**Provided records:**
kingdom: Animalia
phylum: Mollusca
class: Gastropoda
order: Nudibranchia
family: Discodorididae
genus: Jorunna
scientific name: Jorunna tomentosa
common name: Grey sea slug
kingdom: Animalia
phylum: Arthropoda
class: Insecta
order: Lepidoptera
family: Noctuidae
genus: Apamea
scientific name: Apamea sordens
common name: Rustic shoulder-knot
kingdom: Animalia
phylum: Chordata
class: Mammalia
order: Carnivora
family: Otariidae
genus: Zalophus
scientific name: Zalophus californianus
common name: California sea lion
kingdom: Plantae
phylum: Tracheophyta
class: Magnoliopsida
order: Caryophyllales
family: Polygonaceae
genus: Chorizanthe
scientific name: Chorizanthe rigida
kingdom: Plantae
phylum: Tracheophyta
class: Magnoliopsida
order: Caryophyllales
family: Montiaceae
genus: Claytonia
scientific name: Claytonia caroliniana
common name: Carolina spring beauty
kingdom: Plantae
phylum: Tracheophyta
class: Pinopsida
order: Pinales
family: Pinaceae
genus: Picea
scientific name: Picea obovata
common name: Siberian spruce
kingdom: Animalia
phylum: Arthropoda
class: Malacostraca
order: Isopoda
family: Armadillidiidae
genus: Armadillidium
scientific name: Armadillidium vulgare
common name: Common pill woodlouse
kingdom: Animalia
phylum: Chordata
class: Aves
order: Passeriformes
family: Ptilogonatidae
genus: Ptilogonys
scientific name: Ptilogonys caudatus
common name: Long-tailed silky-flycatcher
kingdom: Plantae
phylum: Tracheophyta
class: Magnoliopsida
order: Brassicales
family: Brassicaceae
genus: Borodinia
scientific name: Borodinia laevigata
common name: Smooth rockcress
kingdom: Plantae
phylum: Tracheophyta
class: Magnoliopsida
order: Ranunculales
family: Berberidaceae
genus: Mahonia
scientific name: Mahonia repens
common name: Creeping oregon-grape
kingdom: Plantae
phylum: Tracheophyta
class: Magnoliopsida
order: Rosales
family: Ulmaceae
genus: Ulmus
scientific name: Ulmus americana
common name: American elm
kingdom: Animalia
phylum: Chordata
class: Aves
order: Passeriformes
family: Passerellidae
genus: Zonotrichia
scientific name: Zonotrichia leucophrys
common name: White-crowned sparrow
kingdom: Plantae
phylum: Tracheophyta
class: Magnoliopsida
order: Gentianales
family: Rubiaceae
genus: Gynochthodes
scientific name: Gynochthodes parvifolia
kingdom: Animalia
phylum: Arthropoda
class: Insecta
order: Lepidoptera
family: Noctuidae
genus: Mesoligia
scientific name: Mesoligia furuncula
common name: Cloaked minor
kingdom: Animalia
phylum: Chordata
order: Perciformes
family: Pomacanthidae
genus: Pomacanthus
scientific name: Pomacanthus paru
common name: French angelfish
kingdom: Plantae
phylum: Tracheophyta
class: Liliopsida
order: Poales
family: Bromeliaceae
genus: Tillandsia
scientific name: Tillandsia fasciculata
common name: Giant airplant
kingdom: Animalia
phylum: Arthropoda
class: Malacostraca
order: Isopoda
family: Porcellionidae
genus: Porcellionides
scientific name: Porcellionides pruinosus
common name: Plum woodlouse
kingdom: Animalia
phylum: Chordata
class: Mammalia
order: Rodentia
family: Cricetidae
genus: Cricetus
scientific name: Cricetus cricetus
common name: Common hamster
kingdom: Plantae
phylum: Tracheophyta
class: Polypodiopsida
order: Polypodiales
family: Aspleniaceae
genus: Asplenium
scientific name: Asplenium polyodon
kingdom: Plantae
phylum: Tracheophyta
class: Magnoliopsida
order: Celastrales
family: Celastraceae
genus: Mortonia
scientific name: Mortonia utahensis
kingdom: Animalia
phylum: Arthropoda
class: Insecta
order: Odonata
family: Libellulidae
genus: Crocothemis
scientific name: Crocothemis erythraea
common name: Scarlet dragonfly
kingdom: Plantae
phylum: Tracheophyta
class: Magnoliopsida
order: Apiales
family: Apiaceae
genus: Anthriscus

**Exercise:** Give every line of the listing above as a numbered list, leaving out blank lines.

**Right answer:**
1. kingdom: Animalia
2. phylum: Mollusca
3. class: Gastropoda
4. order: Nudibranchia
5. family: Discodorididae
6. genus: Jorunna
7. scientific name: Jorunna tomentosa
8. common name: Grey sea slug
9. kingdom: Animalia
10. phylum: Arthropoda
11. class: Insecta
12. order: Lepidoptera
13. family: Noctuidae
14. genus: Apamea
15. scientific name: Apamea sordens
16. common name: Rustic shoulder-knot
17. kingdom: Animalia
18. phylum: Chordata
19. class: Mammalia
20. order: Carnivora
21. family: Otariidae
22. genus: Zalophus
23. scientific name: Zalophus californianus
24. common name: California sea lion
25. kingdom: Plantae
26. phylum: Tracheophyta
27. class: Magnoliopsida
28. order: Caryophyllales
29. family: Polygonaceae
30. genus: Chorizanthe
31. scientific name: Chorizanthe rigida
32. kingdom: Plantae
33. phylum: Tracheophyta
34. class: Magnoliopsida
35. order: Caryophyllales
36. family: Montiaceae
37. genus: Claytonia
38. scientific name: Claytonia caroliniana
39. common name: Carolina spring beauty
40. kingdom: Plantae
41. phylum: Tracheophyta
42. class: Pinopsida
43. order: Pinales
44. family: Pinaceae
45. genus: Picea
46. scientific name: Picea obovata
47. common name: Siberian spruce
48. kingdom: Animalia
49. phylum: Arthropoda
50. class: Malacostraca
51. order: Isopoda
52. family: Armadillidiidae
53. genus: Armadillidium
54. scientific name: Armadillidium vulgare
55. common name: Common pill woodlouse
56. kingdom: Animalia
57. phylum: Chordata
58. class: Aves
59. order: Passeriformes
60. family: Ptilogonatidae
61. genus: Ptilogonys
62. scientific name: Ptilogonys caudatus
63. common name: Long-tailed silky-flycatcher
64. kingdom: Plantae
65. phylum: Tracheophyta
66. class: Magnoliopsida
67. order: Brassicales
68. family: Brassicaceae
69. genus: Borodinia
70. scientific name: Borodinia laevigata
71. common name: Smooth rockcress
72. kingdom: Plantae
73. phylum: Tracheophyta
74. class: Magnoliopsida
75. order: Ranunculales
76. family: Berberidaceae
77. genus: Mahonia
78. scientific name: Mahonia repens
79. common name: Creeping oregon-grape
80. kingdom: Plantae
81. phylum: Tracheophyta
82. class: Magnoliopsida
83. order: Rosales
84. family: Ulmaceae
85. genus: Ulmus
86. scientific name: Ulmus americana
87. common name: American elm
88. kingdom: Animalia
89. phylum: Chordata
90. class: Aves
91. order: Passeriformes
92. family: Passerellidae
93. genus: Zonotrichia
94. scientific name: Zonotrichia leucophrys
95. common name: White-crowned sparrow
96. kingdom: Plantae
97. phylum: Tracheophyta
98. class: Magnoliopsida
99. order: Gentianales
100. family: Rubiaceae
101. genus: Gynochthodes
102. scientific name: Gynochthodes parvifolia
103. kingdom: Animalia
104. phylum: Arthropoda
105. class: Insecta
106. order: Lepidoptera
107. family: Noctuidae
108. genus: Mesoligia
109. scientific name: Mesoligia furuncula
110. common name: Cloaked minor
111. kingdom: Animalia
112. phylum: Chordata
113. order: Perciformes
114. family: Pomacanthidae
115. genus: Pomacanthus
116. scientific name: Pomacanthus paru
117. common name: French angelfish
118. kingdom: Plantae
119. phylum: Tracheophyta
120. class: Liliopsida
121. order: Poales
122. family: Bromeliaceae
123. genus: Tillandsia
124. scientific name: Tillandsia fasciculata
125. common name: Giant airplant
126. kingdom: Animalia
127. phylum: Arthropoda
128. class: Malacostraca
129. order: Isopoda
130. family: Porcellionidae
131. genus: Porcellionides
132. scientific name: Porcellionides pruinosus
133. common name: Plum woodlouse
134. kingdom: Animalia
135. phylum: Chordata
136. class: Mammalia
137. order: Rodentia
138. family: Cricetidae
139. genus: Cricetus
140. scientific name: Cricetus cricetus
141. common name: Common hamster
142. kingdom: Plantae
143. phylum: Tracheophyta
144. class: Polypodiopsida
145. order: Polypodiales
146. family: Aspleniaceae
147. genus: Asplenium
148. scientific name: Asplenium polyodon
149. kingdom: Plantae
150. phylum: Tracheophyta
151. class: Magnoliopsida
152. order: Celastrales
153. family: Celastraceae
154. genus: Mortonia
155. scientific name: Mortonia utahensis
156. kingdom: Animalia
157. phylum: Arthropoda
158. class: Insecta
159. order: Odonata
160. family: Libellulidae
161. genus: Crocothemis
162. scientific name: Crocothemis erythraea
163. common name: Scarlet dragonfly
164. kingdom: Plantae
165. phylum: Tracheophyta
166. class: Magnoliopsida
167. order: Apiales
168. family: Apiaceae
169. genus: Anthriscus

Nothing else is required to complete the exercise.